At this point, LoRaWAN is more widespread than NB-IoT, but NB-IoT uses the best advancements in 4G LTE technology. In addition, it is standardized by the 3GPP international organization and is supported worldwide by network equipment manufacturers (Ericsson, Huawei, ZTE, Nokia, etc.) and final device chipsets (Hisilicon, Qualcomm, Mediatek) and by telecom operators. This will reduce the cost of devices and ensure their mass distribution soon.
LoRa technology can be used both by organizations operating in the mobile communications industry and by those who have no connection with this industry. Moreover, the low cost of the equipment allows the LoRaWAN solution to be used for projects with a limited budget or small projects. On the one hand, this gives independence to the telecom operator, but on the other hand, all issues related to the choice, acquisition, location, maintenance and configuration of data transmission equipment are the responsibility of the organization that has decided to deploy the network.
NB-IoT technology has a higher cost and is therefore only available for deployment for mobile broadband operators. NB-IoT networks are characterized by rare signal transfer delays and high data exchange speeds, which allows it to be used to control processes that are more demanding in terms of speed and reliability than in the LoRa network. We must not forget that the number of wireless devices increases every year, and soon the unlicensed LoRa channel will have many interferences, which is already seen in large cities. At the same time, the NB-IoT uses a licensed frequency band on which foreign equipment cannot function. This minimizes the amount of interference and increases the quality of customer service.
In addition, we must not forget that NB-IoT network operator is concerned with the installation and maintenance of data transmission and storage equipment, which allows the end user to entrust these concerns to professionals.

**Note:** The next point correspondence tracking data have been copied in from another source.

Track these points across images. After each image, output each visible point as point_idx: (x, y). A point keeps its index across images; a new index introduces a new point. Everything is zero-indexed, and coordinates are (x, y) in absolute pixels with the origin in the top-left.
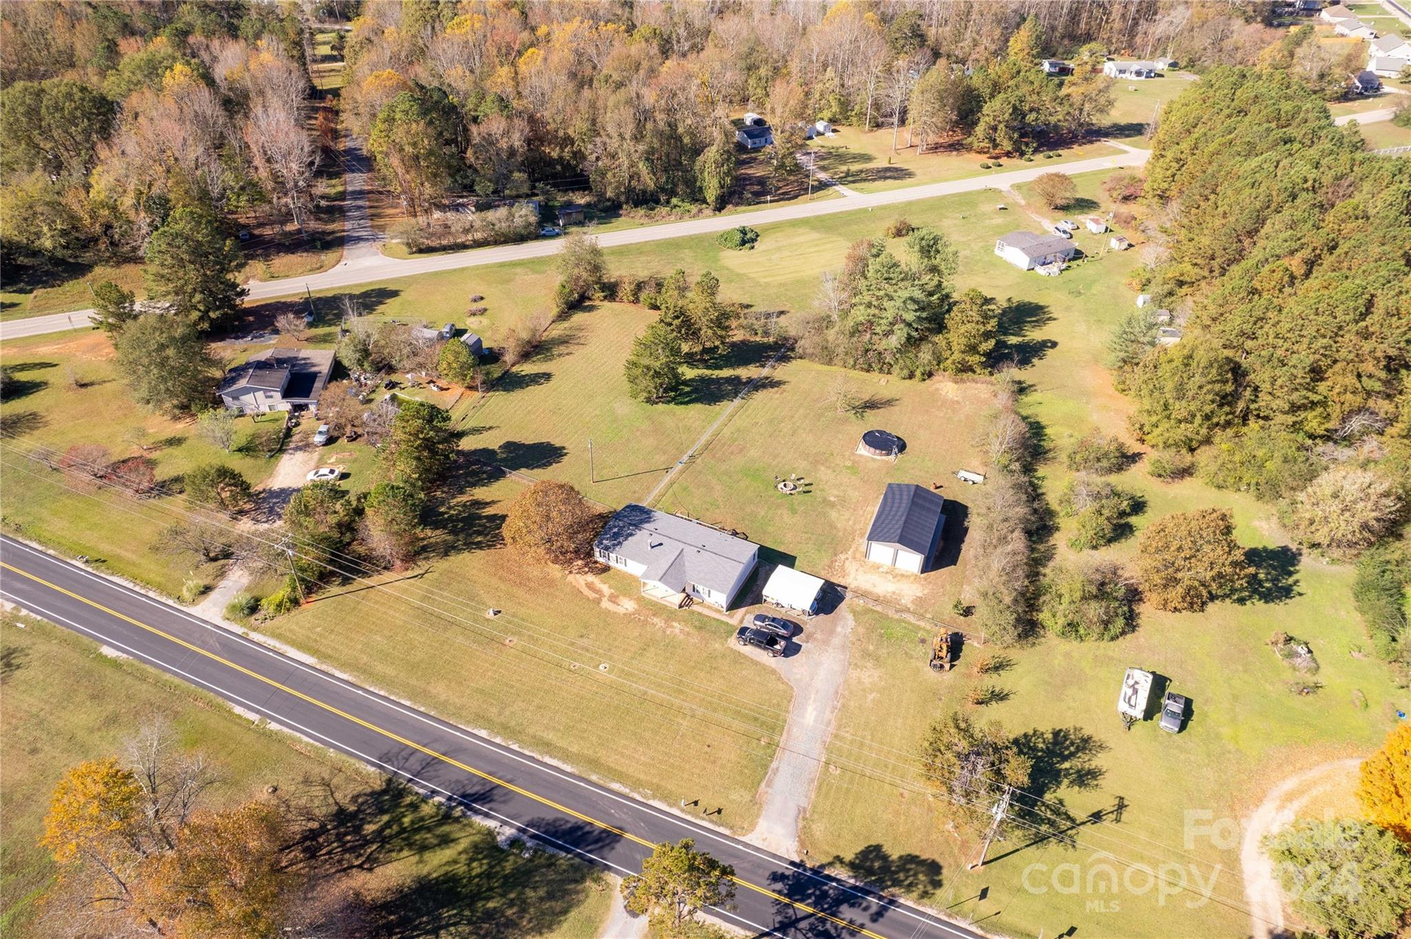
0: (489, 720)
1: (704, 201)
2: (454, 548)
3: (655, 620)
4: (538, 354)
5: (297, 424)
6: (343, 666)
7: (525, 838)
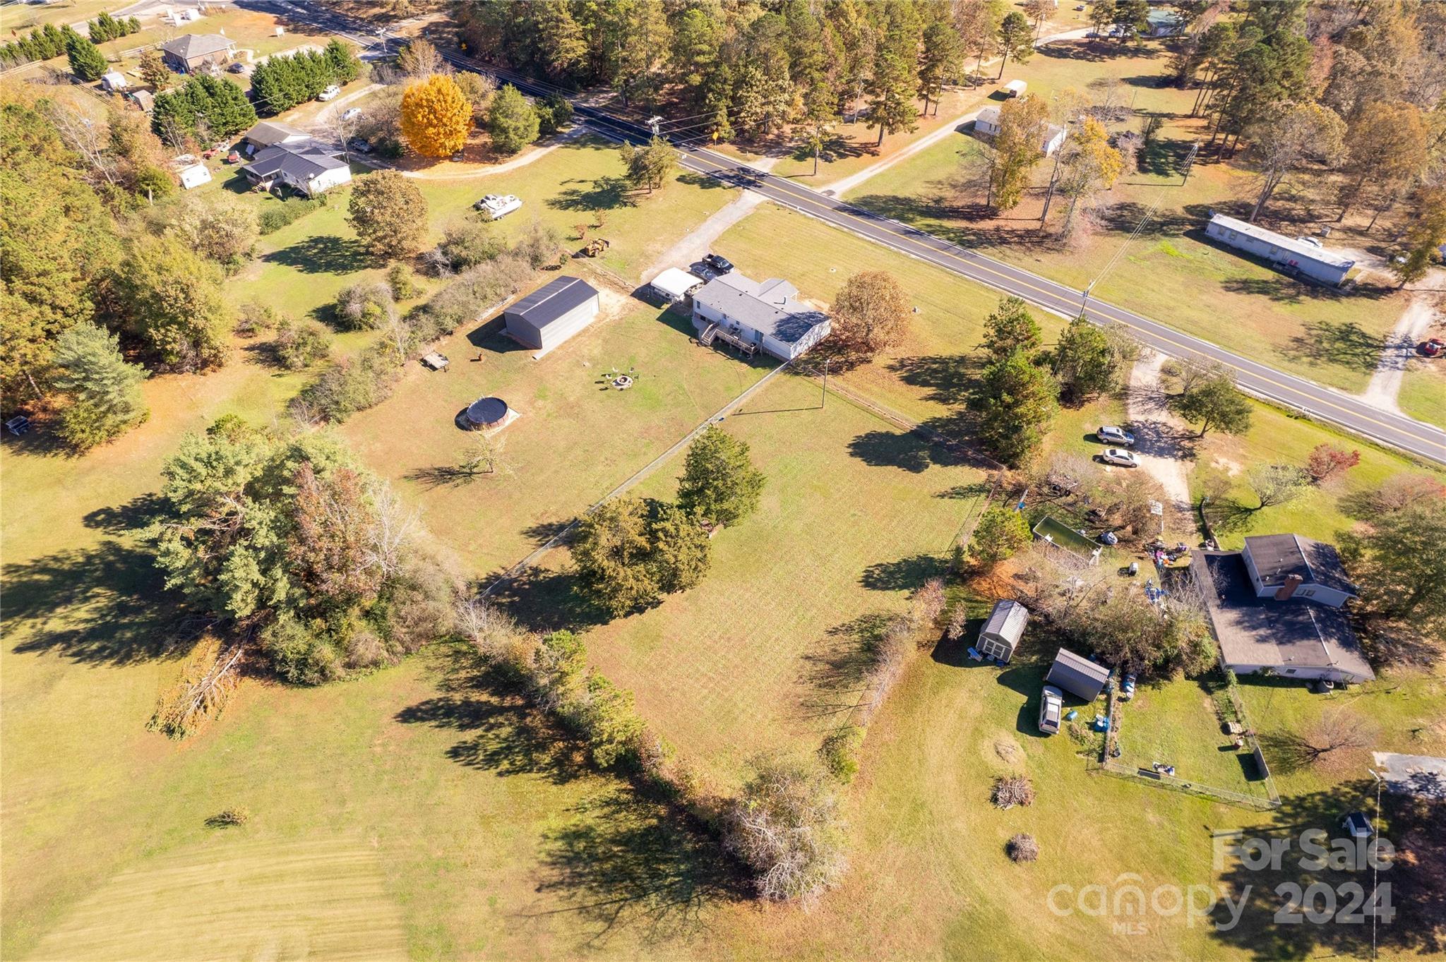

Based on LoRaWAN and NB-IoT, you can implement a network of any scale. If the main requirements are low price, operator independence and no stringent speed requirements, then we can recommend the LoRaWAN network. If you plan to use the network to control equipment with higher response speed requirements, you need guaranteed packet delivery and you have a budget that allows you to transfer network build and maintenance issues to professionals, then use the NB- IoT would be a more reasonable choice.